France rejected the "intolerable" accusations by Rwanda and insisted its forces did nothing wrong. "These accusations are absolutely intolerable for the memory of the French soldiers who took part in this operation," Herve Morin, the French defence minister, told Radio France International. "I am certain of the pureness of France's actions in this affair and naturally of the irreproachable behaviour of French troops."

The report has worsened the already icy relations between Rwanda and France. The two countries severed diplomatic ties in 2006 after a French judge accused Paul Kagame, the Tutsi president of Rwanda, of assassinating the former president, who was a Hutu, by giving the order to shoot down his plane.

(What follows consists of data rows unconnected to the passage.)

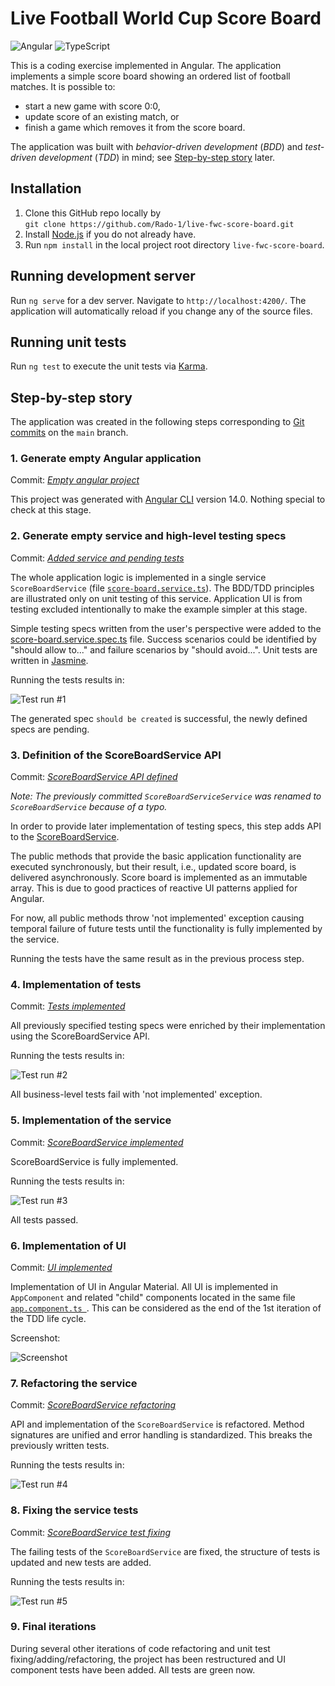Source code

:# Live Football World Cup Score Board

<p ><img alt="Angular" src="https://img.shields.io/badge/-Angular-C3002F?logo=Angular&logoColor=white"/> <img alt="TypeScript" src="https://img.shields.io/badge/-TypeScript-3178C6?logo=TypeScript&logoColor=white"/></p>

This is a coding exercise implemented in Angular. The application implements
a simple score board showing an ordered list of football matches. It is possible
to:

- start a new game with score 0:0,
- update score of an existing match, or
- finish a game which removes it from the score board.

The application was built with _behavior-driven development_ (_BDD_) and
_test-driven development_ (_TDD_) in mind; see [Step-by-step story](#step-by-step-story) later.

## Installation

1. Clone this GitHub repo locally by</br>
   `git clone https://github.com/Rado-1/live-fwc-score-board.git`
1. Install [Node.js](https://nodejs.org/en/download/) if you do not already have.
1. Run `npm install` in the local project root directory `live-fwc-score-board`.

## Running development server

Run `ng serve` for a dev server. Navigate to `http://localhost:4200/`. The application will automatically reload if you change any of the source files.

## Running unit tests

Run `ng test` to execute the unit tests via [Karma](https://karma-runner.github.io).

## Step-by-step story

The application was created in the following steps corresponding to [Git
commits](https://github.com/Rado-1/live-fwc-score-board/commits/main) on the
`main` branch.

### 1. Generate empty Angular application

Commit: [ _Empty angular project_](https://github.com/Rado-1/live-fwc-score-board/commit/19b99b97826d04a0c1d20c7c49884df8118a014f)

This project was generated with [Angular
CLI](https://github.com/angular/angular-cli) version 14.0. Nothing special to
check at this stage.

### 2. Generate empty service and high-level testing specs

Commit: [_Added service and pending tests_](https://github.com/Rado-1/live-fwc-score-board/commit/43e11a1d6f11ec5d70e8d21ad1304d58f7e21a66)

The whole application logic is implemented in a single service
`ScoreBoardService` (file
[`score-board.service.ts`](https://github.com/Rado-1/live-fwc-score-board/blob/main/src/app/services/score-board.service.ts)).
The BDD/TDD principles are
illustrated only on unit testing of this service. Application UI is from testing
excluded intentionally to make the example simpler at this stage.

Simple testing specs written from the user's perspective were added
to the
[score-board.service.spec.ts](https://github.com/Rado-1/live-fwc-score-board/commit/43e11a1d6f11ec5d70e8d21ad1304d58f7e21a66#diff-01cce9bb45490913506e68c9790b42299371d65a76a7c7305346255d5862126c)
file. Success scenarios could be identified by "should allow to..." and
failure scenarios by "should avoid...". Unit tests are written in [Jasmine](https://jasmine.github.io/).

Running the tests results in:

![Test run #1](doc/img/testrun1.png?raw=true "Test run #1")

The generated spec `should be created` is successful, the newly defined specs are pending.

### 3. Definition of the ScoreBoardService API

Commit: [_ScoreBoardService API
defined_](https://github.com/Rado-1/live-fwc-score-board/commit/40acb3ff2cb6760731f6171a65241af50885b40d)

_Note: The previously committed `ScoreBoardServiceService` was renamed to
`ScoreBoardService` because of a typo._

In order to provide later implementation of testing specs, this step adds API to the
[ScoreBoardService](https://github.com/Rado-1/live-fwc-score-board/commit/40acb3ff2cb6760731f6171a65241af50885b40d#diff-b658c3dba276b9a720156c3324375daa6518e029bd9e0b62fbefbfcbe84d06a6).

The public methods that provide the basic application functionality are executed
synchronously, but their result, i.e., updated score
board, is delivered asynchronously. Score board is implemented as an immutable
array. This is due to good practices of reactive UI patterns applied for Angular.

For now, all public methods throw 'not implemented' exception causing temporal failure of
future tests until the functionality is fully implemented by the service.

Running the tests have the same result as in the previous process step.

### 4. Implementation of tests

Commit: [_Tests implemented_](https://github.com/Rado-1/live-fwc-score-board/commit/13b3668f3efe3e5b56fef7f02ad2c46a4c091c41)

All previously specified testing specs were enriched by their implementation
using the ScoreBoardService API.

Running the tests results in:

![Test run #2](doc/img/testrun2.png?raw=true "Test run #2")

All business-level tests fail with 'not implemented' exception.

### 5. Implementation of the service

Commit: [_ScoreBoardService implemented_](https://github.com/Rado-1/live-fwc-score-board/commit/5a8ef3100b956b32123b4a732c86a4a44bc69773)

ScoreBoardService is fully implemented.

Running the tests results in:

![Test run #3](doc/img/testrun3.png?raw=true "Test run #3")

All tests passed.

### 6. Implementation of UI

Commit: [_UI implemented_](https://github.com/Rado-1/live-fwc-score-board/commit/7a76d55b8c49573025ec9dcd62969eeac9836b11)

Implementation of UI in Angular Material. All UI is implemented in
`AppComponent` and related "child" components located in the same file
[`app.component.ts `](https://github.com/Rado-1/live-fwc-score-board/blob/main/src/app/app.component.ts).
This can be considered as the end of the 1st iteration of the TDD life cycle.

Screenshot:

![Screenshot](doc/img/scr.png?raw=true "Screenshot")

### 7. Refactoring the service

Commit: [_ScoreBoardService refactoring_](https://github.com/Rado-1/live-fwc-score-board/commit/96b40f37c9f2a9cb3683b904508494a076219e2b)

API and implementation of the `ScoreBoardService` is refactored. Method
signatures are unified and error handling is standardized. This breaks the previously
written tests.

Running the tests results in:

![Test run #4](doc/img/testrun4.png?raw=true "Test run #4")

### 8. Fixing the service tests

Commit: [_ScoreBoardService test fixing_](https://github.com/Rado-1/live-fwc-score-board/commit/f4436c9d3999e24e1567814775867dd018b3e051)

The failing tests of the `ScoreBoardService` are fixed, the structure of tests
is updated and new tests are added.

Running the tests results in:

![Test run #5](doc/img/testrun5.png?raw=true "Test run #5")

### 9. Final iterations

During several other iterations of code refactoring and unit test
fixing/adding/refactoring, the project has been restructured and UI component tests have
been added. All tests are green now.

The death of Juvenal Habyarimana sparked the genocide. Mr Habyarimana's wife, Agathe Habyarimana, was airlifted to France shortly after the genocide began, and she has remained there in exile with French support. Rwanda has accused her of helping to plot the genocide and demanded that France extradite her, but France refuses.

Neither the French politicians named in the report nor Mr Kagame are being sought by the International Criminal Tribunal for Rwanda, the court based in Arusha, Tanzania, that was set up in Nov 1994 to try suspects of the genocide. The court so far has convicted 28 Rwandans for their role in the genocide. Another 11 trials are in progress and 14 suspects are in custody awaiting trial. There are 18 suspects still at large, mostly leaders of the Interahamwe, a Hutu militia that perpetrated the genocide and fled to Democratic Republic of Congo.

The court is supposed to finish all of its trials by the end of this year. Mr Kagame and the accused French leaders will likely never stand trial. Critics of international courts say that political forces prevent leaders from standing trial for their crimes. Others counter that indictments of high-level officials are obstacles to peace. The prosecutor of the International Criminal Court last month asked for an indictment for Omar al Bashir, the Sudanese president, for his alleged role in the genocide in Darfur.

The African Union and the Arab League said the move would undermine the fragile peace process in Sudan. Joseph Kony, the leader of the Lord's Resistance Army, a Ugandan rebel group, has been indicted by the ICC. He has refused to sign a final peace deal to end the 22-year Ugandan civil war until the indictments are lifted. "In Sudan, in Uganda, in the new Rwandan accusations against France, we're seeing the implosion of the system of international criminal law against the shores of political reality," Peter Erlinder, head of the Rwandan tribunal's defence lawyers association, told Reuters news agency.

Only two heads of state have been indicted by international courts; Slobodan Milosevic, the president of former Yugoslavia, and Charles Taylor, the deposed dictator of Liberia. Indicting French leaders for their role in the genocide, though unlikely, would not only strain relations between Paris and Kigali, but would also jeopardise relations between France and the United States and the United Kingdom. Both countries support Mr Kagame's regime.

Human right organisations have said France's role in the genocide needs to be recognised no matter what the political consequences. "French involvement was well-documented," said Alison des Forges, a researcher on the genocide for Human Rights Watch. France's ties to the genocide "should be acknowledged as historical fact", she said.